R:そうです。それは大部分の人にとっては非常になじみのない考え方だったのです。つまり非常に新しい戦略であり、理解を得てはいませんでした。1936年の「国策の基準」の中にある「我が外交政策はもっぱら円滑かつ友好的方法で国家計画を遂行し」という項目は便宜的なものとして考えられていました。しかし、そのような解釈はこの政府文書が極秘であり、ひとり政府部門の指針とされていたという事実を見逃しています。・・・

C:当時、日本の世論は広田の場合を<除き>、東京裁判判決を大筋において受け入れていたと報道されています。『ニューヨーク・タイムズ』には「明らかに日本人は、広田は軍の支配のもとで道具としての役目を果たしたにすぎないと依然として考えている」とあります。そのような誤解にもとづいて絞首刑が執行されるのを見るのはおぞましい体験だったでしょうね。

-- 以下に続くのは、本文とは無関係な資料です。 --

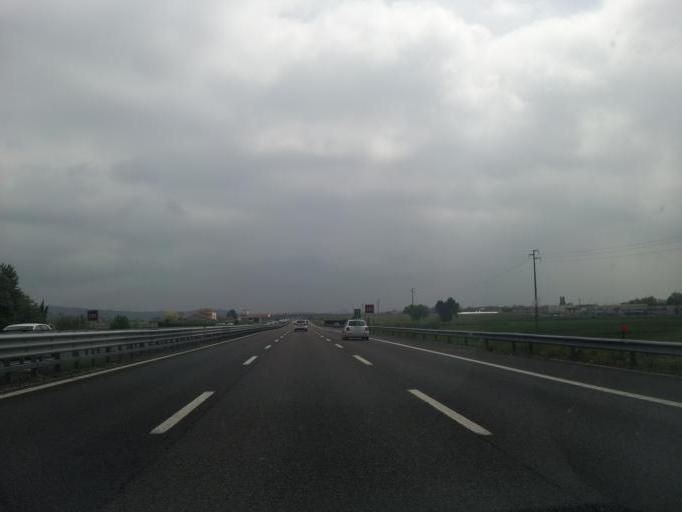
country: IT
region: Veneto
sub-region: Provincia di Verona
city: Caldiero
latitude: 45.4140
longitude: 11.2025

R:はい。まったくいやな体験でした。しかし、後に事態はもっと劇的に推移しました。ご存知のように国連憲章の基本的な意図は人権の推進にあります。1966年の二つの人権に関する条約には自決権に対する人民の権利について同趣旨の条項があります。国連憲章の意図する万国共通の人権の認識、とくに民族自決の権利は植民地主義と相容れないものです。

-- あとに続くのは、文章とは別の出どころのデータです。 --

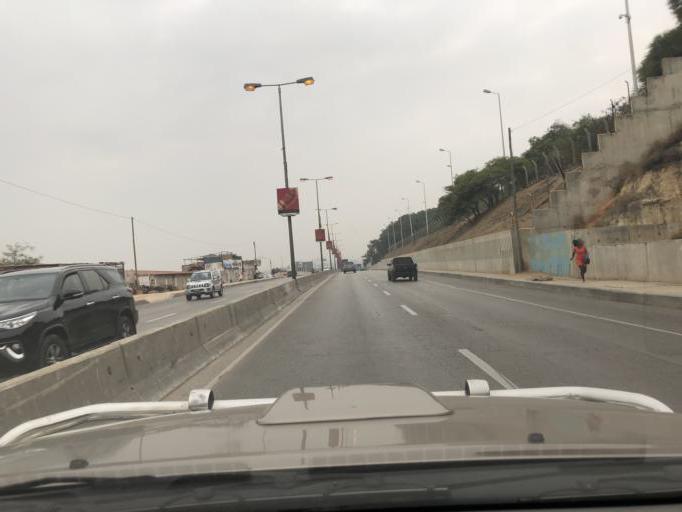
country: AO
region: Luanda
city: Luanda
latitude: -8.8641
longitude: 13.2018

 ですから、早急に植民地制度が廃止されたことは理にかなったことでした。1960年の植民地独立付与宣言において植民地関係は違法とされ、後に総会で犯罪とさえ決議されたのです。これによって、総会は民族自決のための闘争を促進することになりました。それは「自由の戦士」を適法と認め、国連加盟国に自由の戦士を支持するように求めたのです。要するに、国連は民族自決の推進のための「破壊活動」それ自体を承認したわけです。四半世紀も経たないうちに、国連は広田が死刑になったと同じ政策を採択することになったわけです。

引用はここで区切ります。